Quid Pro Quo Contributions
Quid Pro Quo are those types of donations where the charity provides a good or service in return for the donation. If the amount of the good or service provided by the charitable organization is over a certain threshold value, the written acknowledgment letter must state how much of the donation was attributable to the good or service and how much was a charitable deduction. A charity must provide a written disclosure to the donor if the quid pro quo contribution is in excess of $75.
For example, if you make a payment to a charity for $100 but receive a ticket to an event they are hosting worth $60 in return, you can only claim a $40 deduction. Since the payment of the total contribution was in excess of $75, you should receive an acknowledgment from the charitable organization to this effect. If you don’t be sure to obtain one.
Token gifts are the exception. If the value of the gift from the charity is classified as insubstantial by the IRS, no statement from the charity is required. A token gift would be a keychain or a similar small item.
Qualified Charitable Distribution
A Qualified Charitable Distribution (QCD) is limited basically to IRA owners age 70 ½ and over who must take required minimum distributions (RMD). In place of taking part or all of their RMD, the IRA owner can direct their trustee to directly transfer an amount up to $100,000 to a qualified charitable organization.

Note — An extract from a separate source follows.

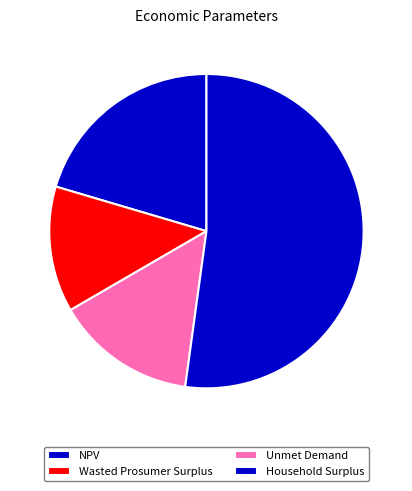

Rank the categories by value from highest to lowest.

Household Surplus, NPV, Unmet Demand, Wasted Prosumer Surplus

If done correctly, the amount transferred does not get included in taxable income. This is particularly helpful to taxpayers who want to reduce the amount of their adjustable gross income to avoid various income thresholds which may incur additional taxes or limit important tax benefits. Mistakes occur when people don’t realize that the amount of the QCD transferred to the charity doesn’t get included as a charitable deduction either.
If you make large charitable donations, be extra sure to follow the rules in advance of filing your federal tax return. It’s no secret that the IRS looks closely at charitable deductions. If your tax return is selected for a charitable deduction audit, most likely it will be too late at that point to put the required documentation together.
In particular, remember that it’s the donor’s responsibility to obtain a timely contemporaneous written acknowledgment. A later obtained acknowledgment will not be acceptable to the IRS in an audit. In more complicated situations involving substantial donations, obtaining knowledgeable charitable planning advice at the outset can pave the way for charitable deductions which will pass the scrutiny of the IRS.
[i] See https://www.irs.gov/uac/newsroom/irs-wraps-up-the-dirty-dozen-list-of-tax-scams-for-2016.
[ii] Criminal prosecution requires willful conduct to evade taxes on the part of the taxpayer.
[iii] See IRS Publication 526, Charitable Contributions, and Treas. Reg. § 1.170A-13 for more details.
[iv] The amount of a charitable contribution which may be deducted is limited to either 50%, 30% or 20% of the taxpayer’s adjusted gross income (AGI) depending on the type of property contributed and the type of organization to which it was contributed. Generally, charitable deductions which exceed the limitation may be carried-over for a period of five years.